You can also use the braiding or sock-curling methods if you have naturally wavy or curly hair, according to Marjan — but with the right products, you can opt to let your hair air-dry without a mold.

"For those with naturally wavy-curly hair, I would scrunch in a mouse or curl cream and let air dry," Arruntegui advises. This is a go-to technique for more than a few curly-haired Allure editors and hairstylists.

Deputy editor Kara McGrath, for instance, uses products like Fatboy Hair Tacky Oil and Bumble & bumble Surf Styling Leave-In on damp, towel-dried hair to help define her 2A waves. "I squirt the products into my palms, then use the praying-hands method to distribute it about an inch from my roots to the ends," she says. "I scrunch a little to form the waves, then try not to touch it again until it's totally dry.

New York City-based hairstylist Takisha Sturdivant-Drew, who has a mixture of waves, curls, and coils, scrunches with conditioner alone. "After shampooing my hair, I towel-dry it and apply conditioner while it's damp," she previously told Allure. "Starting at the ends, I take medium sections of the hair and add the product little by little as I work my way up to the roots. While I'm combing through the product with my wide-tooth comb, I turn my head upside down and scrunch the product in to maintain the texture of my hair." Then, she simply lets it air dry while finger combing for added volume.

The best scrunching and air-drying process and products for you will depend heavily on your hair type and texture. You can learn what your specific wave or curl type is here, then research styling methods online for that specific type.
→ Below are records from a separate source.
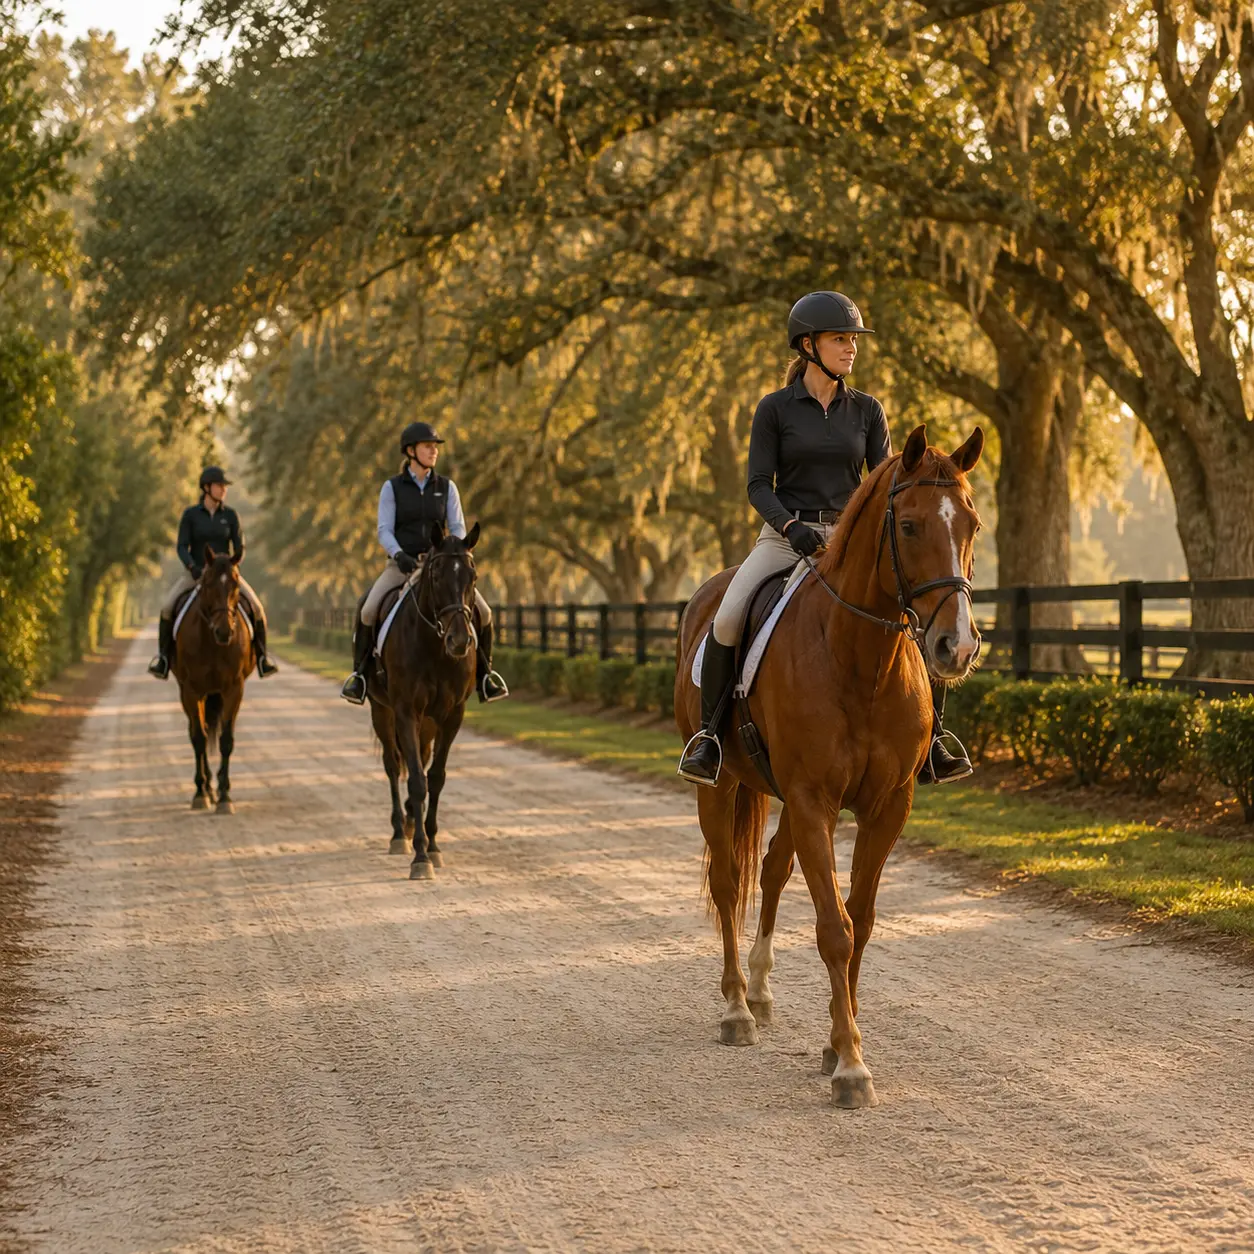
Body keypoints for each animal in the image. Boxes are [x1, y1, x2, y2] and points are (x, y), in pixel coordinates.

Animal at [171, 546, 255, 815]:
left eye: (235, 585)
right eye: (207, 583)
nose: (224, 631)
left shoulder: (234, 689)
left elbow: (226, 740)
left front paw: (225, 796)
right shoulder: (191, 691)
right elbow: (199, 738)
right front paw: (201, 793)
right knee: (198, 731)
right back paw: (207, 787)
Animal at [365, 521, 481, 880]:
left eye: (473, 576)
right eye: (437, 575)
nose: (459, 641)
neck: (435, 647)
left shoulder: (452, 715)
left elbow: (436, 777)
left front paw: (433, 845)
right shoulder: (405, 711)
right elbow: (416, 779)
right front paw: (419, 856)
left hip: (429, 722)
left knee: (422, 757)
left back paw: (409, 821)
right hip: (382, 711)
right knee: (392, 764)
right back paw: (398, 833)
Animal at [675, 424, 984, 1108]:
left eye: (972, 524)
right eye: (910, 525)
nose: (955, 647)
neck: (860, 660)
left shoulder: (885, 806)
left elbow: (859, 922)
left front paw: (839, 1043)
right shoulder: (815, 799)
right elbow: (833, 928)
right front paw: (849, 1067)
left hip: (787, 799)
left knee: (770, 869)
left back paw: (761, 991)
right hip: (723, 785)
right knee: (728, 881)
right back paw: (737, 1008)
How to do heatless curls on kinky curly or coily hair

Twist outs

To achieve the best structure and shape without breaking out a blow-dryer, those with coily hair and kinky curls can do a twist-out, according to bi-coastal hairstylist Lacy Redway. The best part about is this is that you can do it immediately after washing the hair or any day in-between washes. "You can use a conditioning mist [and water] to help reactivate the oils in your hair because natural hair typically does not get too greasy," she previously told Allure. Coily-haired Allure editors will tell you that the Best of Beauty-winning Day 2 Revival Curl Reset Spray by John Frieda is a must.

When the hair is damp, divide the hair into sections. Then, split those sections in half and wrap them around each other like a rope braid. As Redway explains, the smaller the sections, the tighter your curls will be once they dry. 

Either way, you want to make sure they're wrapped nice and tight. "It should feel a little dense when you wrap the twist into itself so that the curl can form correctly," Redway previously told Allure. From there, all you need to do is let it air-dry all the way through.